We have long heard about the apparent malware issues that plague Android with predictions that a million devices that might be infected by the end of the year. These trends are typically reinforced by questionable reports such as the one by F-Trend where the definition of malware is skewed as part of a fear campaign to lure users to using their products. The actual definition of malware can be made broad, so broad that Avast! an extremely popular antivirus software on both PCs and mobile devices has rolled up a system update that appears to be a bit overly eager when it comes to branding apps as ‘malware’.
In the latest update Avast! now labels apps including Gmail, PayPal, Google Current, LinkedIn, Redbox, Amazon and WhatsApp as malware. Needless to say any experience user would realize these applications aren’t malware, but they do ask for some permissions which are shared by some apps that are malware. It’s this issue that leads to the skewing of statistics on applications that are malware because a lot of applications do require extensive permissions to work properly, which is an advantage of the Android ecosystem because applications can sync better with the inner workings of the phone, while some applications have struggled to be integrated properly with other devices, for example for iOS the functionality of the Pebble Smartwatch is limited because the access to certain functions are restricted by iOS. However as evident in Avast!, it can lead to false positives inflating the malware threat for Android.
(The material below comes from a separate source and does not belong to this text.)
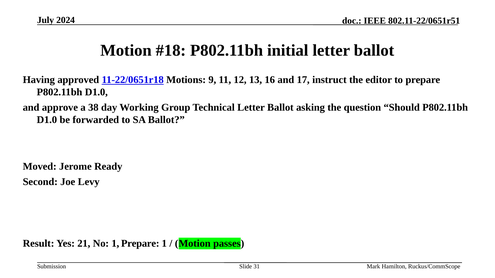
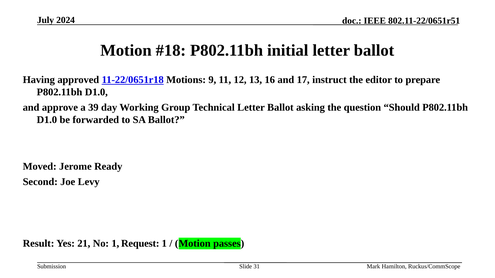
38: 38 -> 39
1 Prepare: Prepare -> Request
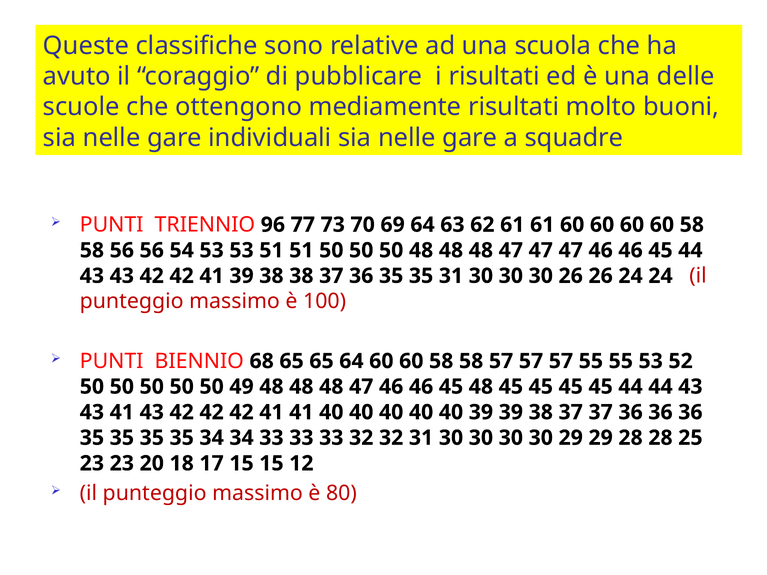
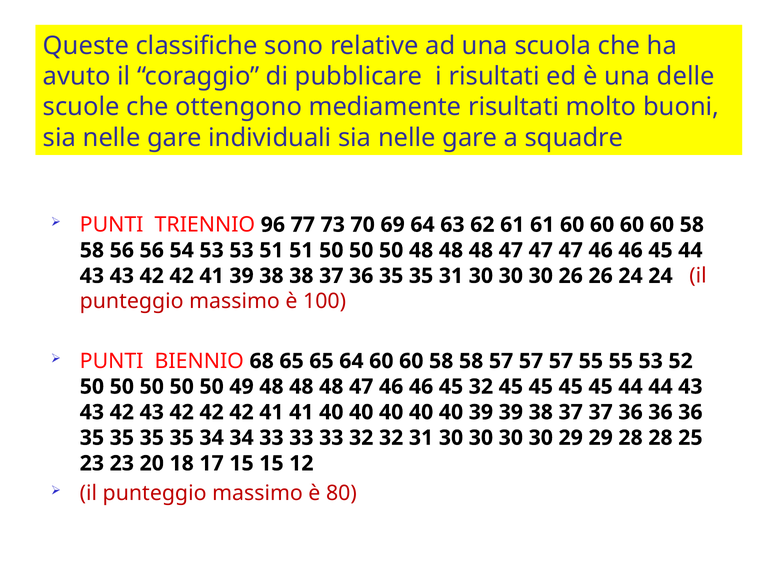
45 48: 48 -> 32
41 at (122, 412): 41 -> 42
There is some good news of the horizon though, Avast! has acknowledged with the issue on their support forum and is promising a fix soon. As representative from Avast has stated:
it seems that this false positive detection somehow got through our systems to everyone. I’m sorry for that. Don’t worry though, there should be a virus definitions update soon that will remove this detection. I’m going to reroute all topics to this one and lock them so everyone knows what’s happening. I’ll post here when the update is out so everyone can do a manual update of their definitions to fix this (or you can, of course, wait for the automatic update to happen, but manual will most probably be faster in this case).
If given the choice though, would you rather have a piece of software that gives false positives or false negatives? There is a saying better safe than sorry, however in the case of mobile malware the issue can be easily avoided if you stick to legitimate sites you can completely avoid the issue of malware, which is probably the safest option of all.